In simple terms, classic search is like looking for a needle in a haystack, while semantic search is like having a personal assistant who knows exactly what you're looking for and finds it for you. Classic search relies on specific keywords, while semantic search looks for nuanced connections between ideas and concepts.

Semantic search is what enables Amazon, Netflix, Google and others to deliver personalized and more relevant recommendations and search results. That’s why Netflix can make better movie recommendations than your KMS can with support content. Until recently, the cost and complexity of this technology put it out of reach for those without significant resources. This is no longer the case.

For full disclosure, a hybrid of both models also exists and often an excellent solution, but I’m focusing on high level here and will intentionally skip further detail.

So, why does this make the customer and agent facing side of current KM systems irrelevant? Let’s first look at the next two points that focus on delivery.

Conversational AI & LLMs

Conversational AI (CAI) may seem out of place here, but bear with me. In essence, it creates a natural language interface for interacting with computers. If that sounds odd, it simply means you can talk to software instead of using your mouse, keyboard, and monitor to carry out tasks.

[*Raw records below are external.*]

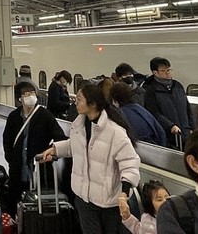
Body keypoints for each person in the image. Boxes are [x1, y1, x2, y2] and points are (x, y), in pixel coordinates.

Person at [40, 83, 141, 234]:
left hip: (109, 203)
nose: (75, 102)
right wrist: (55, 149)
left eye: (79, 99)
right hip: (84, 198)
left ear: (92, 104)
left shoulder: (115, 132)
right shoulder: (79, 125)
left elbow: (129, 163)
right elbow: (76, 145)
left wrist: (124, 195)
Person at [2, 80, 66, 218]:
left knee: (37, 208)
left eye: (32, 93)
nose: (30, 96)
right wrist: (11, 159)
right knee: (16, 204)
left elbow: (61, 138)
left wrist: (50, 152)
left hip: (40, 172)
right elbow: (7, 140)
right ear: (20, 98)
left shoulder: (45, 115)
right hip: (17, 171)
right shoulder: (14, 117)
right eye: (26, 94)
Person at [142, 57, 193, 148]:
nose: (167, 72)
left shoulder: (177, 86)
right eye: (163, 71)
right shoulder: (150, 90)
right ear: (155, 73)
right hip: (168, 135)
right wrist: (170, 126)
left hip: (185, 132)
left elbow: (187, 108)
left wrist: (192, 127)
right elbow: (154, 113)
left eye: (168, 70)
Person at [111, 82, 167, 146]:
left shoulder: (120, 115)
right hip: (156, 146)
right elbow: (161, 132)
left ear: (115, 100)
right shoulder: (140, 108)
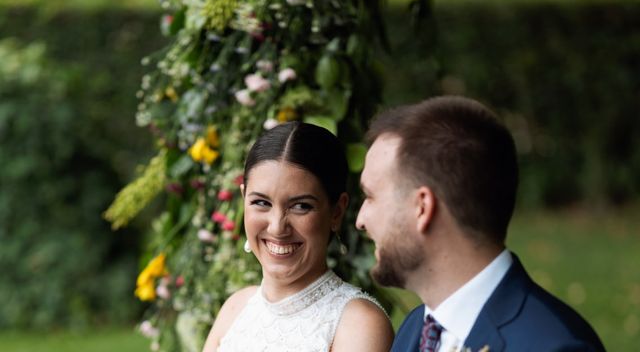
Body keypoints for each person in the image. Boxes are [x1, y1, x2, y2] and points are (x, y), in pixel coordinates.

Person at [356, 96, 606, 352]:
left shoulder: (556, 346)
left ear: (422, 207)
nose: (360, 220)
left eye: (370, 197)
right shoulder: (415, 329)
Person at [203, 121, 393, 352]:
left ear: (336, 212)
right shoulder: (236, 308)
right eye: (261, 203)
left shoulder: (358, 324)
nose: (276, 227)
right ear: (244, 200)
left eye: (301, 206)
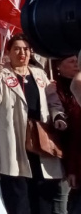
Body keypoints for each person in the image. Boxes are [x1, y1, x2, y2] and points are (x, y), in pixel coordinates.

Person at [0, 36, 66, 214]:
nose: (22, 53)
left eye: (26, 49)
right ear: (8, 52)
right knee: (18, 197)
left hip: (40, 141)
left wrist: (58, 117)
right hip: (15, 140)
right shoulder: (2, 73)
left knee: (43, 198)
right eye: (17, 49)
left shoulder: (39, 74)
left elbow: (53, 101)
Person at [54, 56, 81, 214]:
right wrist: (72, 169)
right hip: (62, 153)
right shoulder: (53, 88)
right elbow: (74, 137)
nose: (76, 64)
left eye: (78, 61)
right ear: (58, 65)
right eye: (72, 61)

While that may sound like Siri or Alexa, the true power comes with the automation and orchestration capabilities included. Talking to a computer via the phone, chat, or any self-service solution has no value if you can’t actually get things done like change your flights, get a refund or make an order. So behind the scenes, CAI sits on top of your tech stack like a meta layer, moving data and actions back and forth between them all. In the case of changing travel plans, that allows a customer to call and be verified and authenticated from CRM data; on the contact center end, it then can access your systems’ booking data, make changes, take data from both systems and automatically summarize it, fill out a case, and do all the after call work. In action, it’s pure magic.

Large Language Models (LLMs) come into play here because they can be leveraged inside agent assistance tools which CAI offers. So the CAI system will listen in on voice or chat interactions, transcribe the conversation and simultaneously ascertain the issue and intent. LLMs augment the language understanding, take a standard response or KM article, and then summarize and reword it based on the customer’s context and situation. Imagine turning every KM article into a hyper-personalized answer without having to write and maintain 50,000 personalized variations!

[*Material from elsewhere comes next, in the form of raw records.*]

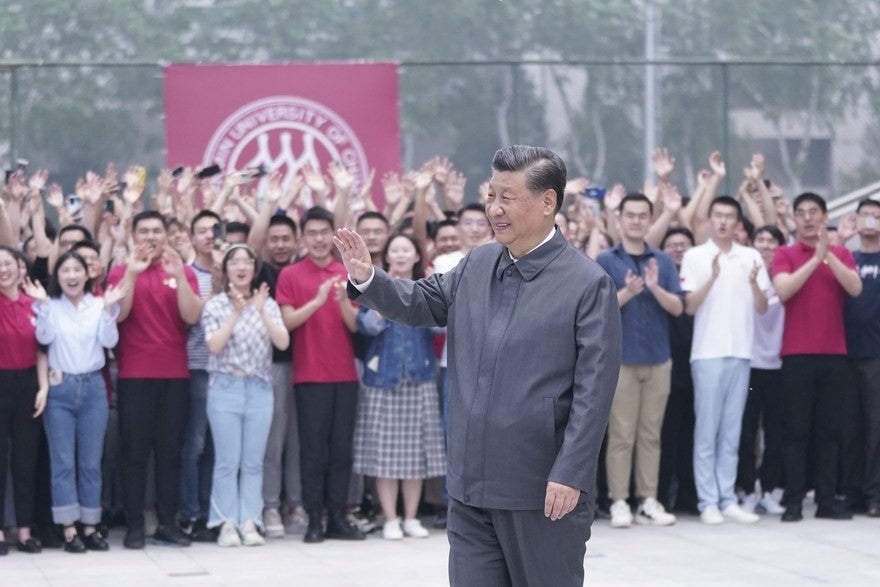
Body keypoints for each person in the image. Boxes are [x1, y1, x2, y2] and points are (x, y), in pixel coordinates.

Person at [334, 145, 622, 587]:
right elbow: (423, 301)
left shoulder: (587, 283)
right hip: (470, 486)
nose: (494, 209)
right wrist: (368, 279)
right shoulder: (479, 262)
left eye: (508, 197)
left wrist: (570, 474)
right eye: (491, 196)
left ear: (548, 202)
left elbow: (594, 393)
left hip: (542, 491)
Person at [106, 211, 203, 549]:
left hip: (175, 376)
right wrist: (132, 273)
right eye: (144, 230)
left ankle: (167, 524)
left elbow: (191, 316)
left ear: (167, 235)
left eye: (157, 231)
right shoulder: (120, 272)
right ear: (133, 235)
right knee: (134, 454)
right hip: (134, 375)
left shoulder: (183, 271)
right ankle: (134, 527)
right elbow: (120, 315)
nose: (151, 236)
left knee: (170, 453)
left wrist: (179, 275)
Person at [24, 251, 126, 553]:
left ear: (87, 275)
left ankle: (91, 526)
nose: (71, 276)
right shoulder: (49, 306)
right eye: (65, 270)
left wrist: (109, 311)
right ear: (58, 276)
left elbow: (110, 343)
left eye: (77, 270)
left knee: (91, 462)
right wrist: (42, 306)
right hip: (60, 387)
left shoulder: (100, 305)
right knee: (63, 462)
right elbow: (43, 337)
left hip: (94, 386)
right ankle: (69, 528)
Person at [276, 207, 364, 544]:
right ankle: (314, 519)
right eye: (311, 233)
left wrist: (342, 299)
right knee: (312, 451)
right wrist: (315, 301)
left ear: (333, 235)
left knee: (341, 451)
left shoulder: (347, 272)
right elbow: (287, 323)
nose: (318, 239)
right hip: (309, 377)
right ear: (302, 237)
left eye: (323, 232)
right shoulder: (290, 275)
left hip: (344, 376)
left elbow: (356, 325)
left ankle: (338, 517)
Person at [680, 196, 769, 525]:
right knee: (707, 430)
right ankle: (708, 501)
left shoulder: (751, 256)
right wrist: (713, 277)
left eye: (729, 217)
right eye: (717, 215)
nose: (722, 222)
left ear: (738, 223)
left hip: (741, 352)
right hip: (707, 353)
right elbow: (689, 306)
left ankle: (727, 497)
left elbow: (763, 306)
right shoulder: (695, 256)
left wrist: (753, 285)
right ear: (710, 220)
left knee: (732, 431)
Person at [773, 193, 862, 521]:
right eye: (801, 213)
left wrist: (829, 256)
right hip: (797, 355)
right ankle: (794, 502)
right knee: (796, 431)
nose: (808, 218)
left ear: (825, 217)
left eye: (814, 212)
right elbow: (783, 290)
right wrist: (814, 259)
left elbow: (854, 288)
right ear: (794, 219)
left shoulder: (840, 253)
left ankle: (826, 501)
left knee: (830, 433)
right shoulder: (785, 253)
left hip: (834, 355)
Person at [352, 234, 446, 540]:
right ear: (388, 256)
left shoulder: (427, 286)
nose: (402, 254)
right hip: (383, 379)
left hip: (418, 376)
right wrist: (383, 299)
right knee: (384, 454)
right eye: (396, 250)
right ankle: (390, 517)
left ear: (416, 255)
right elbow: (366, 326)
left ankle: (411, 517)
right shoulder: (374, 284)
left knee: (416, 453)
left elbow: (439, 326)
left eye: (408, 249)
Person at [597, 193, 683, 528]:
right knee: (621, 433)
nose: (635, 221)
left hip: (658, 358)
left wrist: (653, 287)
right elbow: (598, 309)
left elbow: (679, 307)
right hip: (621, 360)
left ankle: (648, 499)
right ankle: (619, 500)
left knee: (651, 433)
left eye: (642, 215)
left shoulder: (661, 260)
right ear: (619, 220)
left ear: (650, 219)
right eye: (629, 215)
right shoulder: (606, 259)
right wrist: (629, 292)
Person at [202, 244, 289, 546]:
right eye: (234, 262)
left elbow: (282, 341)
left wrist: (260, 310)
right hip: (225, 387)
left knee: (254, 461)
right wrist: (236, 313)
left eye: (246, 262)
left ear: (254, 268)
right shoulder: (214, 305)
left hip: (260, 388)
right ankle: (225, 521)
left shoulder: (267, 303)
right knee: (228, 460)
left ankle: (250, 519)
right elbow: (214, 346)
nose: (241, 267)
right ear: (225, 270)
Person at [0, 245, 48, 555]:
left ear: (20, 268)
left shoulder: (36, 305)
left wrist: (43, 387)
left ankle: (25, 530)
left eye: (7, 264)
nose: (3, 270)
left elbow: (43, 349)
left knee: (26, 460)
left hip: (29, 383)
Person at [737, 225, 787, 515]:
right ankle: (746, 489)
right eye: (761, 239)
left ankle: (769, 490)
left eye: (772, 240)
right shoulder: (745, 272)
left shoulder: (785, 276)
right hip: (750, 363)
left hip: (778, 364)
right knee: (746, 431)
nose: (766, 245)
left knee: (775, 431)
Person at [179, 210, 222, 542]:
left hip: (228, 371)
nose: (209, 235)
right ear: (191, 238)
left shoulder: (236, 268)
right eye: (202, 230)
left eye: (215, 229)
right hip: (196, 368)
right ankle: (191, 513)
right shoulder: (186, 274)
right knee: (194, 445)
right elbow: (191, 318)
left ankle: (213, 513)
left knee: (217, 448)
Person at [844, 198, 880, 517]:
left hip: (875, 355)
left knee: (875, 427)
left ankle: (874, 494)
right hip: (844, 353)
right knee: (849, 426)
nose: (870, 221)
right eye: (864, 215)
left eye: (876, 216)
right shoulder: (848, 258)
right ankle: (852, 490)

Knowledge Delivery via Agent Assistance and In-Channel

Wrapping things up, agents are increasingly using advanced AI-powered agent assist tools to surface all relevant case data in real time during all interaction types. When knowledge pops up directly on the agent desktop a split second after the customer has explained the issue, there’s simply no need to switch over to a different system, perform a search, and then manually read through and summarize the data for the customer.

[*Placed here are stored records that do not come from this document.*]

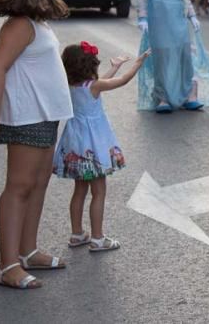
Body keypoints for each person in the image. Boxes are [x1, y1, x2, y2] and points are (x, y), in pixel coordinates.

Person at [0, 0, 73, 290]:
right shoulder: (18, 25)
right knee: (19, 187)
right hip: (27, 115)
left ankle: (28, 250)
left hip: (46, 114)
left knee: (38, 184)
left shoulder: (37, 23)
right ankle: (8, 265)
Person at [54, 42, 149, 251]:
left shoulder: (70, 86)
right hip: (93, 146)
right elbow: (121, 81)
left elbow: (100, 82)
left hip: (75, 144)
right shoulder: (94, 87)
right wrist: (138, 63)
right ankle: (98, 238)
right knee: (98, 191)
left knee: (79, 190)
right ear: (90, 66)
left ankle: (77, 234)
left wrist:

Similarly, when customers interact via self-service in a voice or text-based channel, in most cases they’ll want the information in that same channel. No customer ever asked for a 15-page PDF in small type; they want a direct but conversational answer, the same way ChatGPT can deliver. Conversational AI augmented by an LLM can deliver exactly that in the channel, or even automatically generate an email to the customer with the summary. If you must, it can include the full document as an attachment for reference.

The combination of semantic search (which is also used in LLMs) combined with Conversational AI and LLMs means an end to the standardized walls of text we all despise. This technology trifecta is essentially the tl;dr version of KM.

The technology is already here and the costs are low enough for adoption. The question is whether existing vendors will innovate, or we’ll have to wait for a startup to disrupt the KM market.